**Passage to read:**
-.-.-

Normally if we charge up a coil with
current, so it has magnetic energy,
we need W= 0.5x L x i^2 energy
for doing this and have to wait at least
about 3 to 5 x Tau=L/R timconstants,
until the current builds up in a coil,
if we apply a DC voltage, where L is the inductance of
the coil and R is the ohmic resistance of the coil.

For reference see:
http://www.1zu160.net/elektrik/spule.php

Now imagine, if we could switch the inductance
from Zero to 100 Henries immediately !

This can be easily done with a bifilar coil,
where one half of the bifilar coil could
be shorted out !

This way, we could first switch the DC supply
voltage across the bifilar coil first and
as there is no inductance , so L= 0 Henries.
the current will flow immediately only
depending from the ohmic law I= U/R
, so from the Supply voltage and the Ohmic resistance
of the coil.

Now imagine, we have 10 Volts as the supply voltage
and the bifilar coil has 1 Ohm, so we can immediately
run a current of 10 Amps into it,
without waiting any seconds until the current is build up.

Now, when we short out one part of the bifilar coil,
by a flip of a shortout-flip-switch so the one part of the
bifilar coil still works now as a normal coil having for
instance 100 Henries, now we suddenly have a 100 Henry coil,
in which flows 10 Amps !

-.-.-

**Supplied information:**
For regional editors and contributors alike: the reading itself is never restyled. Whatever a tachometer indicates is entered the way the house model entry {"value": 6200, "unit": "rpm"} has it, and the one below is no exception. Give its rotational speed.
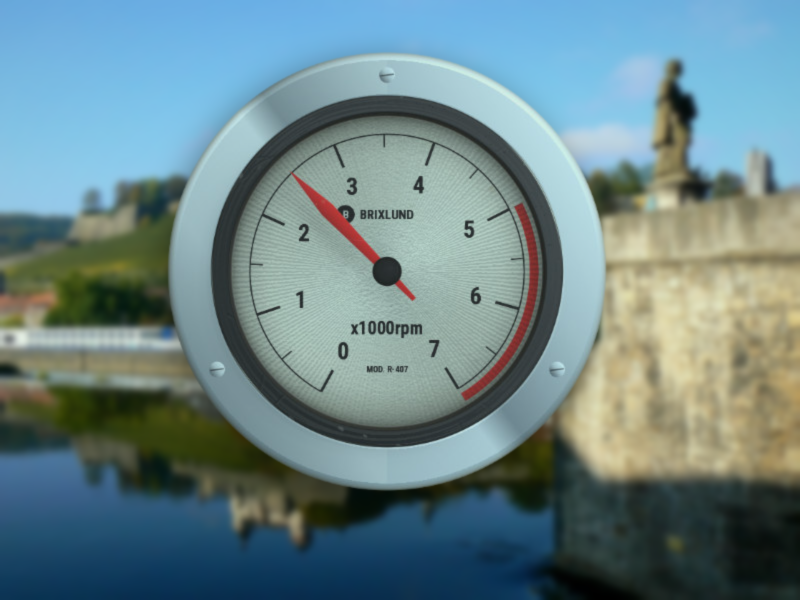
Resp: {"value": 2500, "unit": "rpm"}
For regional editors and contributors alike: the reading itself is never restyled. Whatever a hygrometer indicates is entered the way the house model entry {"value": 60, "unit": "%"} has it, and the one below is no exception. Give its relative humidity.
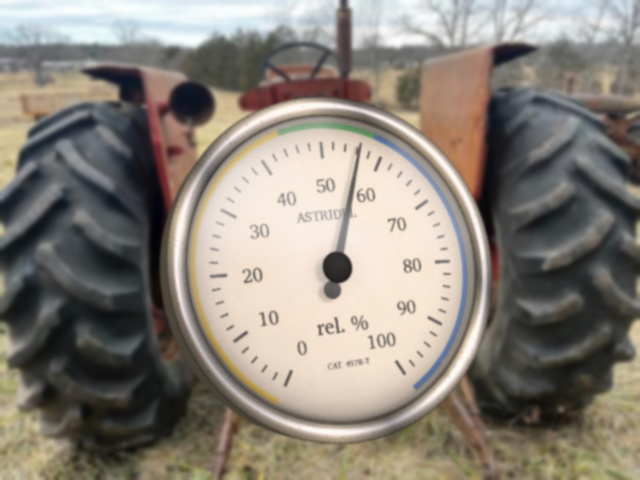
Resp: {"value": 56, "unit": "%"}
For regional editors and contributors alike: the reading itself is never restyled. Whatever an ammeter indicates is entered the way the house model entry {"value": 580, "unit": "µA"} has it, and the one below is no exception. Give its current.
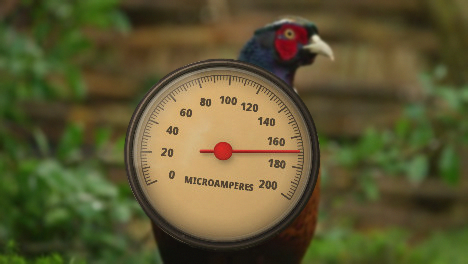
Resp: {"value": 170, "unit": "µA"}
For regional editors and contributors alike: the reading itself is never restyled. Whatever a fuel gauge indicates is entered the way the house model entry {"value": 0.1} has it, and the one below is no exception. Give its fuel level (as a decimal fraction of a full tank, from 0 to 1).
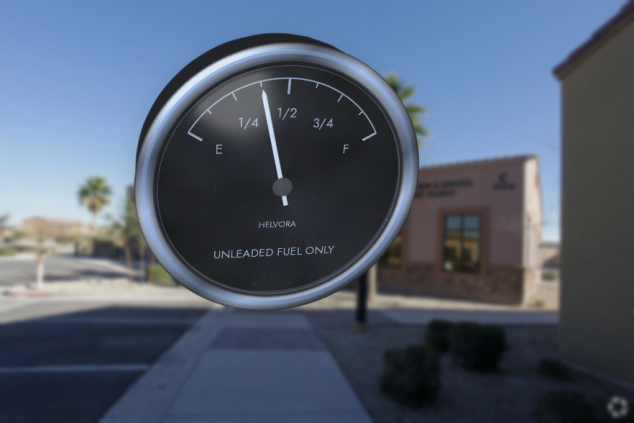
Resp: {"value": 0.375}
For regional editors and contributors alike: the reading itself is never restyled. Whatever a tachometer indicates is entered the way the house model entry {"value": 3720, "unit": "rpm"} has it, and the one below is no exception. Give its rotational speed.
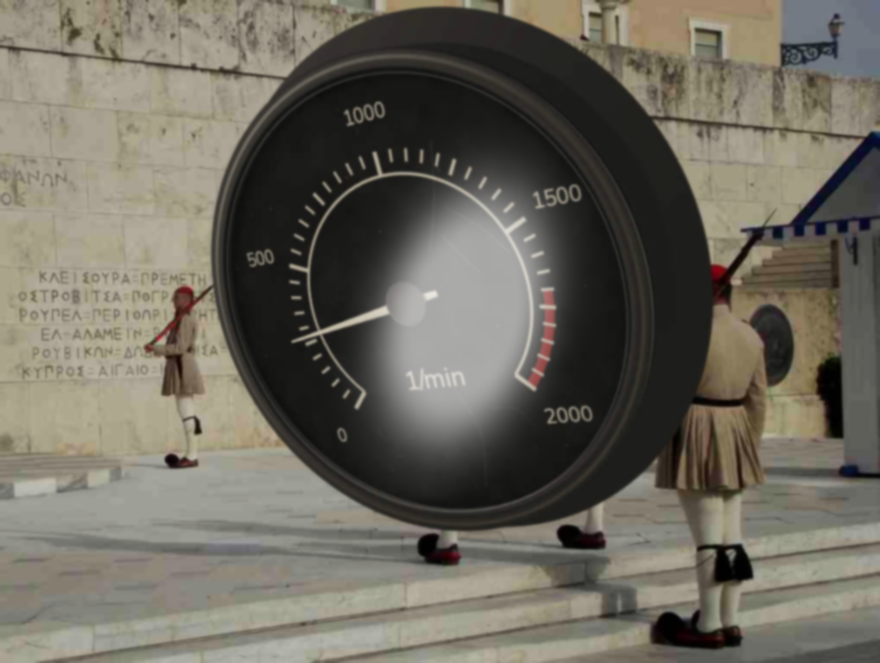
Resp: {"value": 275, "unit": "rpm"}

-.-.-

**List of tasks:**
1/ In the coil post, how much current can run into the bifilar coil with a 10-volt supply and a resistance of 1 ohm?
2/ Edit the coil post by rewriting the stretch from "Now imagine, if" through "L= 0 Henries." with "immediately" changed to "instantly".
The data was taken from a separate source, unrelated to the coil post.

**Exercise solutions:**
1/ 10 amps.

2/
Now imagine, if we could switch the inductance
from Zero to 100 Henries instantly !

This can be easily done with a bifilar coil,
where one half of the bifilar coil could
be shorted out !

This way, we could first switch the DC supply
voltage across the bifilar coil first and
as there is no inductance , so L= 0 Henries.